Sir Nigel Rodley, Special Rapporteur on the question of torture, told the Commission this morning that abuses took place in a majority of the places he had visited during a mission to Brazil last year and, “as far as indirect testimonies presented to me from reliable sources suggest, in most other parts of the country”.

The Special Rapporteur said torture and similar ill-treatment are found at all phases of detention: arrest, preliminary detention, other provisional detention and in penitentiaries and institutions for juvenile offenders.

“It does not happen to all or everywhere”, he continued . “Mainly it happens to poor, black criminal suspects accused of having committed petty crimes or small-scale drug distribution”.

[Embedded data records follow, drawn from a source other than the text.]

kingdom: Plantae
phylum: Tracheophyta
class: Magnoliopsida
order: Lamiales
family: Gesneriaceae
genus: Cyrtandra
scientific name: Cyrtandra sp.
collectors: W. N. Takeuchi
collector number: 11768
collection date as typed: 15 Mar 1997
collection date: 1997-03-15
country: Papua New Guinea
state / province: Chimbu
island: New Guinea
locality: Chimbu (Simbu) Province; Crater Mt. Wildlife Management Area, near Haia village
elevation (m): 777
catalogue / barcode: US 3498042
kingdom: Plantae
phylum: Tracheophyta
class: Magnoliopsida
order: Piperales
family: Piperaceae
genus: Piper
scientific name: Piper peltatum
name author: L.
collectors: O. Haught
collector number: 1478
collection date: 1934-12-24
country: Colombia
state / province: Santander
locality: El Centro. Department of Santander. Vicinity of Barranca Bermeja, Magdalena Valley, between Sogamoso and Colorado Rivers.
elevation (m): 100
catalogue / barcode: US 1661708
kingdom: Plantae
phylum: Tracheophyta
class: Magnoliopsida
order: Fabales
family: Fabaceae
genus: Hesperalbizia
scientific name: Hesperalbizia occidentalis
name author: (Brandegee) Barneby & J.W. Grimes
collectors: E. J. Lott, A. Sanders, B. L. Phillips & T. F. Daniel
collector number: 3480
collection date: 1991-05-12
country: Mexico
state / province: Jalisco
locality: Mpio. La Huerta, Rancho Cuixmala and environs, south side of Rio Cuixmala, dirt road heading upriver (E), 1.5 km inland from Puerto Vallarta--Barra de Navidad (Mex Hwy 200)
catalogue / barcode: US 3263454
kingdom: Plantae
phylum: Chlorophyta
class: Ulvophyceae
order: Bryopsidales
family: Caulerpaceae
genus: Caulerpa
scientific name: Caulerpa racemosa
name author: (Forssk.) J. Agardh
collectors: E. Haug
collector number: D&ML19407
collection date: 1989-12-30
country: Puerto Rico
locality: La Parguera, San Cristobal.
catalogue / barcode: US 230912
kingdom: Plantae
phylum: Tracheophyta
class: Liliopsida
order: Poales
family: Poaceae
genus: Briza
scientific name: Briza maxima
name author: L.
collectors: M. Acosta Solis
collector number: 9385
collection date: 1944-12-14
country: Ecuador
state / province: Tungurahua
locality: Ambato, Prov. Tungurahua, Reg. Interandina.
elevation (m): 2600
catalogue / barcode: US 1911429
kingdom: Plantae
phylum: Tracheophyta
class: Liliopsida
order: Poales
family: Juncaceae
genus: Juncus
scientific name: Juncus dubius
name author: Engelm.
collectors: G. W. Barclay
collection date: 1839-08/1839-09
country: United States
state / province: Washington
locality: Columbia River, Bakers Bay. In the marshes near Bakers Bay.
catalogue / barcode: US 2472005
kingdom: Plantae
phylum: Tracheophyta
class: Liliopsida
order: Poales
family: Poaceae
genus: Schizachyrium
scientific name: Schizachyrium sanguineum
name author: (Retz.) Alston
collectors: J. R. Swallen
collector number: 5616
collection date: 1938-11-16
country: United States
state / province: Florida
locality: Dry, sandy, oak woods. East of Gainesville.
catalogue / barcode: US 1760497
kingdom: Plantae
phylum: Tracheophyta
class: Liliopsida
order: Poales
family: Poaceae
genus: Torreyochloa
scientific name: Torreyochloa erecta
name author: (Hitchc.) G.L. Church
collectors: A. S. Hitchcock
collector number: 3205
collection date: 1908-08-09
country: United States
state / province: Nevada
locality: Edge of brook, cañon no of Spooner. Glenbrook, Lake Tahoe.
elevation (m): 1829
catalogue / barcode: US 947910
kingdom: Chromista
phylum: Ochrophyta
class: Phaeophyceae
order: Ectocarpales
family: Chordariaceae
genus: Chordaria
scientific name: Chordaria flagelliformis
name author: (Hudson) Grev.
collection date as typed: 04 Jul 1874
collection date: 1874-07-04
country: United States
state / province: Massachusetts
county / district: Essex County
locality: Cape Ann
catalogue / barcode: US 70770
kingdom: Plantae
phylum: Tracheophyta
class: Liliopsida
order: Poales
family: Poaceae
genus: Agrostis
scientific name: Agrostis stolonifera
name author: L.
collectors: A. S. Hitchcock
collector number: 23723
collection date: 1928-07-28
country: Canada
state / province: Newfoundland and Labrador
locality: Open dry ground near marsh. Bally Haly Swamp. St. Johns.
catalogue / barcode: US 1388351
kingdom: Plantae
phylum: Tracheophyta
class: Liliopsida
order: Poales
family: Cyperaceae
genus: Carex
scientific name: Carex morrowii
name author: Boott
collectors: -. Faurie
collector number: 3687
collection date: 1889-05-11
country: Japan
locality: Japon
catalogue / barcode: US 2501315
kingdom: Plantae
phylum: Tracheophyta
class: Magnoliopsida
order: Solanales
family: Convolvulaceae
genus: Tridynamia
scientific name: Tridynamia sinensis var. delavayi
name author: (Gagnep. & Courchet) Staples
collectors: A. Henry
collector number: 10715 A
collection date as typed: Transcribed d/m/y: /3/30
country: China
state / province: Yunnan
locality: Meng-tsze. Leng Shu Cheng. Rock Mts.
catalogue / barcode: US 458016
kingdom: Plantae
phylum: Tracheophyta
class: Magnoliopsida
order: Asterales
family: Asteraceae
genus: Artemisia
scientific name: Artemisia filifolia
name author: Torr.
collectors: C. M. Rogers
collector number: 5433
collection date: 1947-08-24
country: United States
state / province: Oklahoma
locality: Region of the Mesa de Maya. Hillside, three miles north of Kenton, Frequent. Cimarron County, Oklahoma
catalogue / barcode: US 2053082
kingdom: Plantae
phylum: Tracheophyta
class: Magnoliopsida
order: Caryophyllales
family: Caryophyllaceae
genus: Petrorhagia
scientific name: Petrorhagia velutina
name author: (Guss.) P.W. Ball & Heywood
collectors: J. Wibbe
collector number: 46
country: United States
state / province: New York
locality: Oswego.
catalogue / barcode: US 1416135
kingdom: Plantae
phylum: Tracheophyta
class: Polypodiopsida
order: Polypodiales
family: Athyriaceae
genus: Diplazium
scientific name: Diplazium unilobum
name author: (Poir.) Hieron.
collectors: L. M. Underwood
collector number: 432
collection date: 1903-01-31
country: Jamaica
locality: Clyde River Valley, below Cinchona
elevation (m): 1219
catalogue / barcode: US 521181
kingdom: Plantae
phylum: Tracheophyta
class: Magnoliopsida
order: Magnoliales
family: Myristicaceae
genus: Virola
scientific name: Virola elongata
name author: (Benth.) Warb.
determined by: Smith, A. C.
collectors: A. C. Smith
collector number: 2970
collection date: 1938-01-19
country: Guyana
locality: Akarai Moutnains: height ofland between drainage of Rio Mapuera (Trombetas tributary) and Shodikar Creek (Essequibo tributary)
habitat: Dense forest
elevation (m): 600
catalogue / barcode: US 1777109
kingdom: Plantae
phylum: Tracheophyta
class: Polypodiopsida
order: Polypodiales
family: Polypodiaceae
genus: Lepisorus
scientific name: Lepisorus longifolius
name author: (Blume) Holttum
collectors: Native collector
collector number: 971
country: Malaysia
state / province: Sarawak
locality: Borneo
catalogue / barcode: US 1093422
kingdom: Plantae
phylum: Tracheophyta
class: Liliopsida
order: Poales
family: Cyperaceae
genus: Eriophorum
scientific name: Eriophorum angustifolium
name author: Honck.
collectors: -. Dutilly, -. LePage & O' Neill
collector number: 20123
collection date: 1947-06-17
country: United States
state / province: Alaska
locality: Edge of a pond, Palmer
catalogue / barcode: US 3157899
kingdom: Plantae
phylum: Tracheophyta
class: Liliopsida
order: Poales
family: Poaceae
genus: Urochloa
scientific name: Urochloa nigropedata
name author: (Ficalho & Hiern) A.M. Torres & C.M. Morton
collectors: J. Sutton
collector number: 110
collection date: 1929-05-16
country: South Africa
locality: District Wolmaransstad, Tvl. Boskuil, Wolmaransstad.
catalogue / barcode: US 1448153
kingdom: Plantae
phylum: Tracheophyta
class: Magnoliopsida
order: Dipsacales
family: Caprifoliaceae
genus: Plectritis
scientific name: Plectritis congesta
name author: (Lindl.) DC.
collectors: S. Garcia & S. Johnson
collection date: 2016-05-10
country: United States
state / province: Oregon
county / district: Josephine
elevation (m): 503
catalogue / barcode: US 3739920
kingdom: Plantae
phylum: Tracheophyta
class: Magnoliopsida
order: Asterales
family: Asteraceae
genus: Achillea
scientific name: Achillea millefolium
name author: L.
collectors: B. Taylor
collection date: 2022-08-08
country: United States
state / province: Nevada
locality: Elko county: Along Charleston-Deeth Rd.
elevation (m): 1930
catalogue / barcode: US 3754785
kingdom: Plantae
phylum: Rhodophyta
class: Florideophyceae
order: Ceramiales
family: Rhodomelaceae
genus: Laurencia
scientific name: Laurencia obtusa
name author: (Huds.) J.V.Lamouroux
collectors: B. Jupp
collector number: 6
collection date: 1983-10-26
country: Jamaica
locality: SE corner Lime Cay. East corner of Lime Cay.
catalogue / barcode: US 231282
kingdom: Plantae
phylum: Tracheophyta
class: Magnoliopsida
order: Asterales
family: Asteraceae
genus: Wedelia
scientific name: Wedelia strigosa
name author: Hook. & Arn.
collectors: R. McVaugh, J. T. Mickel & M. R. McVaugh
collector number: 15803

The Special Rapporteur added that he had been informed that the authorities had taken a number of initiatives that he considered positive, such as the convening of a conference of officials responsible for the administration of justice on the need for application of the 1997 Law against Torture and plans to launch this month a national campaign of public awareness-raising about the problem of torture, including the setting up of a national telephone hotline to receive allegations of torture. Today he also welcomed the expressed willingness of Brazilian authorities to continue their cooperation with his mandate.

Sir Nigel visited Brazil from 20 August to 12 September 2000. The report on the visit is contained in UN document E/CN.4/2001/66/Add. 2. The Special Rapporteur's general report is found in UN document E/CN.4/2001/66.